By Florence Anyakorah
In this year’s World First Aid Day, which was held on September 12, 2020, the International Federation of Red Cross and Red Crescent Societies, as well as other Non-Governmental Organisations, raised awareness, that First Aid should be accessible to all, including the most vulnerable in the society, and should also be an integral part of a wider developmental approach.
While lots of NGOs organized seminars and workshops to raise public awareness on how First Aid can save lives in everyday crisis situations, a lot ran through my mind. I remembered the lackadaisical attitude exhibited by many Nigerians during the coronavirus pandemic.
It was evident that Nigerians did not show seriousness in the battle against COVID-19 until the government at different levels placed restriction on movements across the federation as well as shutting down markets, churches, schools and other institutions.
However, this made many Nigerians to key into the fight against the spread of the virus. It becomes surprising now that almost all the restrictions have been lifted, Nigerians no longer care about the spread of the virus. Market places that were shut down because they did not adhere to the Nigerian Centre for Disease Control’s (NCDC) protocols are no longer monitored, uniform men that stood at highways making sure that passengers put on their face masks do not care about that again. What happened to the hand washing buckets that were in all the shops at our commercial markets? The COVID-19 task forces that were visible and active during the lockdown are no longer functional in many states. There are so many questions to ask regarding the state of our safety.
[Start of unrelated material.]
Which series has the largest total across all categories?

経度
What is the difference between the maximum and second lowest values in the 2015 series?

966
Does it mean that these frontline workers are not being paid? or, are they tired of providing medical services to their country? Is the whole idea and processes of containing the pandemic in Nigeria a political game? Why is the tension this low? Why are our churches not bothered about wearing facemasks and keeping social distances? Now that our secondary schools have been re-opened across the federation, how many were fumigated or will be fumigated?
Why are the figures of infected and dead persons released by the NCDC suddenly shrinking even though Nigerians are no longer keeping to the COVID-19 guidelines? Does it mean that COVID-19 has gone? If this virus is no longer in Nigeria, what is delaying our higher institutions from being re-opened? And if the virus is still with us, like many medical professionals often posit, what happens to the safety of our children who are now back to school?